Vince Gilligan has this odd way of making New Mexico look like an alien planet. The show and its characters are often locked into interchangeable suburban monotony, but shots like this give character to the stage for all this drama. It isn't Weeds or Law and Order, but something far more harsh, barren.


This is a nauseating follow-up to one of Season Four's most darkly comic images: Ted Beneke sliding headfirst into a counter and, presumably, dying. Except he didn't. Breaking Bad has an unmatched penchant for deriving horror from humor and humor from horror. The first exchange is demonstrated by the reveal of a completely ruined man, stuffed with metal and hooked up to machines...


...and the second exchange, by this sequence. You get about two seconds to laugh at this ridiculous turn of events before you realize how screwed Walt and Jesse actually are. The show derives absurdity from misfortune regularly, to the point where control simply becomes an illusion. The life of each character is ruled by chaos, a reality that none of them can confront. What do you think made Walt laugh so hard at the end of Crawl Space?

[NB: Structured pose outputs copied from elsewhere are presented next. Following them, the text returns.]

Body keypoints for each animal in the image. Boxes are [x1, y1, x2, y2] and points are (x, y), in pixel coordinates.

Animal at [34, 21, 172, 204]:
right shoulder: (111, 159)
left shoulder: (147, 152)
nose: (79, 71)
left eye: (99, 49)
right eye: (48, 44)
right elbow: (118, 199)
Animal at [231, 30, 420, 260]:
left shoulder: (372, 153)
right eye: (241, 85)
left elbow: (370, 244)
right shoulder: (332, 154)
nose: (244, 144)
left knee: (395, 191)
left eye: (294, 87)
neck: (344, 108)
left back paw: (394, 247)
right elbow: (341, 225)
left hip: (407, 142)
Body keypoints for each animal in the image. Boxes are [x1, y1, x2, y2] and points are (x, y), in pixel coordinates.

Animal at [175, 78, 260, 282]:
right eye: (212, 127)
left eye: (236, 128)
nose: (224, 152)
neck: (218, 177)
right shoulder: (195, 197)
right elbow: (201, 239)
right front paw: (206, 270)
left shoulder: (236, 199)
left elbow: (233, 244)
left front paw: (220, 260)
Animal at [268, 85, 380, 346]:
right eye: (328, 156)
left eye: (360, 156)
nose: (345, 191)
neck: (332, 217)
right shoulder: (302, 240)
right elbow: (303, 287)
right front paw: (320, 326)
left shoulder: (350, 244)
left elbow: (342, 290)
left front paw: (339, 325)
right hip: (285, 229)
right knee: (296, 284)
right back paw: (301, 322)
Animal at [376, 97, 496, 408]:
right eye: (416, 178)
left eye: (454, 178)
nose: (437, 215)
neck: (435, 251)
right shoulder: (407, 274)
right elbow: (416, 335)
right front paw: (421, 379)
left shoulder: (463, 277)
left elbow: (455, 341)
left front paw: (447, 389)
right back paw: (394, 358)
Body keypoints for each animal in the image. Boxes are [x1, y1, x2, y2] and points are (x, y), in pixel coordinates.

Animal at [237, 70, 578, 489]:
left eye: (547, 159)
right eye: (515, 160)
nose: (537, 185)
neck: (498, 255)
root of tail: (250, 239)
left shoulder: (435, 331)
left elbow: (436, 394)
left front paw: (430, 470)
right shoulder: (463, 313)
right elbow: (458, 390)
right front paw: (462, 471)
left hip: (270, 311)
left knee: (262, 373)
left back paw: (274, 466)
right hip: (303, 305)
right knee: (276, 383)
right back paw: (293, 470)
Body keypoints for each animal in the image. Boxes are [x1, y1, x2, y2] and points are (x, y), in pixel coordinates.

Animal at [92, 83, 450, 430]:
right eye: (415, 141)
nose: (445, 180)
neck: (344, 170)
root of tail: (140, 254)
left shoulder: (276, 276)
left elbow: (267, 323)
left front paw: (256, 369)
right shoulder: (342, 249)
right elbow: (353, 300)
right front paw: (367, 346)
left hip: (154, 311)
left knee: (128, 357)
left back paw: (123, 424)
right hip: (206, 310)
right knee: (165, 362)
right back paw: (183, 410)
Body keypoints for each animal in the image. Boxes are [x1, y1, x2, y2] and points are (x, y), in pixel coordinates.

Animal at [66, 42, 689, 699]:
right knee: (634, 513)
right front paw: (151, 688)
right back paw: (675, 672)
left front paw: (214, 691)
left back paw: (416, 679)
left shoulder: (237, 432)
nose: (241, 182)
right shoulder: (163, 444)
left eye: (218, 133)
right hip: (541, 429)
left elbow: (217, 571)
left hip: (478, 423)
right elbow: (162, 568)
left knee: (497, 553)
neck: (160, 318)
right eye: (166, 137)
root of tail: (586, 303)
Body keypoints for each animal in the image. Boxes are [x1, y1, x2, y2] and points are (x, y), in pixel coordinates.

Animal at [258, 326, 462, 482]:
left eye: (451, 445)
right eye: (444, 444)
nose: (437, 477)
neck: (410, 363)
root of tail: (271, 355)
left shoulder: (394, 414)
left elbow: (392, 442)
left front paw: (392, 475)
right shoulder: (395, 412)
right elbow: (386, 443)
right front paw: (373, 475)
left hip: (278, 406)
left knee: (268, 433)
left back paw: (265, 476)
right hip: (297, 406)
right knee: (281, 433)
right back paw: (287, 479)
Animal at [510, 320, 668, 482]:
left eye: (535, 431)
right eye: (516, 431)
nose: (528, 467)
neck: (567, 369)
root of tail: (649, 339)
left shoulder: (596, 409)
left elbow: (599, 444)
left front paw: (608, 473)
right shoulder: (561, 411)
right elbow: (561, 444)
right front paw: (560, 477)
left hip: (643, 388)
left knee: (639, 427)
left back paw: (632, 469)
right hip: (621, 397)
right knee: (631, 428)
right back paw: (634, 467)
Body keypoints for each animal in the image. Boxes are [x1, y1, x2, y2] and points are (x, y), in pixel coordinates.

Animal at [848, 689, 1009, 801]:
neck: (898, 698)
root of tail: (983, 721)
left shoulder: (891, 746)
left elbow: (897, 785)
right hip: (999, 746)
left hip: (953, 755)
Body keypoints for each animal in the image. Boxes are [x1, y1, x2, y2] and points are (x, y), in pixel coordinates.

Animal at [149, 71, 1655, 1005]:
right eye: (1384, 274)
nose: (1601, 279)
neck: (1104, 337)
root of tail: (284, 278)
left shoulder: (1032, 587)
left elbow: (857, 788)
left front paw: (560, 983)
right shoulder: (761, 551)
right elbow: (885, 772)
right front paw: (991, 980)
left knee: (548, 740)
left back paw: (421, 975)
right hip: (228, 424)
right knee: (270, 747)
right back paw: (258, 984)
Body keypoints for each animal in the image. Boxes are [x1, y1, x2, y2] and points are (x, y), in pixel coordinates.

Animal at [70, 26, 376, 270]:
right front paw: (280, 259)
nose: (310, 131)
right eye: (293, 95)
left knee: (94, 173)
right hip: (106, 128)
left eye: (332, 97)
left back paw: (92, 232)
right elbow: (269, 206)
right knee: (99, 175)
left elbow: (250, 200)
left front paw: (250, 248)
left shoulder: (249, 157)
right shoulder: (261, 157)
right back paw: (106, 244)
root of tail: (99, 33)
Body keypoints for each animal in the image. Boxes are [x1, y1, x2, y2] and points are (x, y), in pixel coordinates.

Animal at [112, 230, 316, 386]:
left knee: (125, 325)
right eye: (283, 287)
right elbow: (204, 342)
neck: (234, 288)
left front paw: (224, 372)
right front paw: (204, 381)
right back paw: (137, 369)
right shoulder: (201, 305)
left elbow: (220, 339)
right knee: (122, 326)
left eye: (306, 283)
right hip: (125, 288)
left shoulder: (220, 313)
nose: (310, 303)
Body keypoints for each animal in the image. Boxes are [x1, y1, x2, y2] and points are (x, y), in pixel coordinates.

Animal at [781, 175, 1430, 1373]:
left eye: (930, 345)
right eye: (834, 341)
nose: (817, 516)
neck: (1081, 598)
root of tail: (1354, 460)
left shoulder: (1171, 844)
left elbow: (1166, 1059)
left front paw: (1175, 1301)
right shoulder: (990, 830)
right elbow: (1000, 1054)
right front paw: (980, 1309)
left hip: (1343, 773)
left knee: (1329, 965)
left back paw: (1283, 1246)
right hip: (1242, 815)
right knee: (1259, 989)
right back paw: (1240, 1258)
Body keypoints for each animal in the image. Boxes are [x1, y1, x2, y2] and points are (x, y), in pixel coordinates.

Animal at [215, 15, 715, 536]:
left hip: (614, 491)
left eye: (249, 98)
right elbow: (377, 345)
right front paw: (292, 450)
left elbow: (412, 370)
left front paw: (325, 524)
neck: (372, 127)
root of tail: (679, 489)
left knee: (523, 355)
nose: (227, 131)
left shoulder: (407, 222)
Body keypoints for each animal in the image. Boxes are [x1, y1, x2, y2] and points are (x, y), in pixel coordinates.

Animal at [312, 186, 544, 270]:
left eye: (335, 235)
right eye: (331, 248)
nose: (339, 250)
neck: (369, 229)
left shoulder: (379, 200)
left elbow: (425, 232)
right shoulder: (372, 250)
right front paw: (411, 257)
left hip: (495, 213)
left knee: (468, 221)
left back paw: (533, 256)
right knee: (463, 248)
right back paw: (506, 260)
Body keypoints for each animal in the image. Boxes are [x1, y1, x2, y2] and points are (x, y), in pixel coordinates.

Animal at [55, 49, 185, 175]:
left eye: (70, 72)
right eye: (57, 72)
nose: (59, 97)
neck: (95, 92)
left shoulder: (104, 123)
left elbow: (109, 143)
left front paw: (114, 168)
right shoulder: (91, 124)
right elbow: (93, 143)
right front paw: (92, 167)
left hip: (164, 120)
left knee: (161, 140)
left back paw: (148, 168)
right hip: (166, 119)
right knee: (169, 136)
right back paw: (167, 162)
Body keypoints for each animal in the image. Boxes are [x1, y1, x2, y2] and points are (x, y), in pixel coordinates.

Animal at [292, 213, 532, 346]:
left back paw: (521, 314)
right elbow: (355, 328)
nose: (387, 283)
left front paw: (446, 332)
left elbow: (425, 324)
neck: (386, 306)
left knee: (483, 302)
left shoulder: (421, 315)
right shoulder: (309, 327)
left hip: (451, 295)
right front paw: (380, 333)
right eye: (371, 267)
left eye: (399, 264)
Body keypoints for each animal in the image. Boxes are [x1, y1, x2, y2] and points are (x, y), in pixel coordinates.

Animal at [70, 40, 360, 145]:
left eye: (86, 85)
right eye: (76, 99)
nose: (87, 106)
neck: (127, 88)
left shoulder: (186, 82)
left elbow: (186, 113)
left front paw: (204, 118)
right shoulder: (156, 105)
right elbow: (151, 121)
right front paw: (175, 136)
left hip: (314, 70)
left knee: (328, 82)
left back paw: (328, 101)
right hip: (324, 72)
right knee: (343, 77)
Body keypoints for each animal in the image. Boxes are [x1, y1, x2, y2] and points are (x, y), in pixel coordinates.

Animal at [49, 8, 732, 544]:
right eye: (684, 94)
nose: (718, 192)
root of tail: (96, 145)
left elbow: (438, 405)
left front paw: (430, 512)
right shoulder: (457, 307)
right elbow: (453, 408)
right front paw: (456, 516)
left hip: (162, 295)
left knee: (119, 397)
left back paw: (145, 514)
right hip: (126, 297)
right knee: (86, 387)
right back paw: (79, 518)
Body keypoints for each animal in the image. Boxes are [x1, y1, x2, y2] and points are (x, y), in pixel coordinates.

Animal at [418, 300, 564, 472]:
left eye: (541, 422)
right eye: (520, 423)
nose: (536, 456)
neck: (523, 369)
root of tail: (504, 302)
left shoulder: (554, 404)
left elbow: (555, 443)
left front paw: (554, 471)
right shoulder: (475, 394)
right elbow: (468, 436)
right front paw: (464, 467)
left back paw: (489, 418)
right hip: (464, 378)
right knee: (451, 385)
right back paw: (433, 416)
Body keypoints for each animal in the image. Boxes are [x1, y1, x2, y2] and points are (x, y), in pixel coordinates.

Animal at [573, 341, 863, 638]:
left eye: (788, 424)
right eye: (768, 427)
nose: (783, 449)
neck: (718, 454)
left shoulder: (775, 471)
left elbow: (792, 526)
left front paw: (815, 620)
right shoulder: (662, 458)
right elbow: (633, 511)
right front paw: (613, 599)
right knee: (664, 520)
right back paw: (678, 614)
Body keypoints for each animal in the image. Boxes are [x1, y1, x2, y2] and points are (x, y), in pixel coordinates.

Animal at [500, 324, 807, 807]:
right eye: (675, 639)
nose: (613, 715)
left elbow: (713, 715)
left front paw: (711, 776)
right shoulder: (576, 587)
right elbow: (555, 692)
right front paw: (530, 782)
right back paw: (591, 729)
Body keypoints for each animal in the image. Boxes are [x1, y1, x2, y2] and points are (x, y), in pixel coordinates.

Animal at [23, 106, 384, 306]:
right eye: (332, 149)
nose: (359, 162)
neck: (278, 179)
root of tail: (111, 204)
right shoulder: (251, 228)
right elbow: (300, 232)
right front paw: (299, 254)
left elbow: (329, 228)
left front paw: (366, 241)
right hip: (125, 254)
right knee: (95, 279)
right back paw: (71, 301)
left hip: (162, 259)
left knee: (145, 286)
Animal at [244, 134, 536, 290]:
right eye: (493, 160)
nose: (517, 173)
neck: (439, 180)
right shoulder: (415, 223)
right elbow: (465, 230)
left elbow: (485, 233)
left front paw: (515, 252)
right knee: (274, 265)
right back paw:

The superimposition of dark secrets on happy exteriors. This probably drives the "IS GUS GAY?!" question home a bit too hard, but it serves a more important purpose. Like Walt, Gustavo Fring was a man toying with forces that proved far greater than himself, and they devoured both him and the things that he cared for. It's a microcosmic representation of truths that Walt has spent five seasons learning the hard way.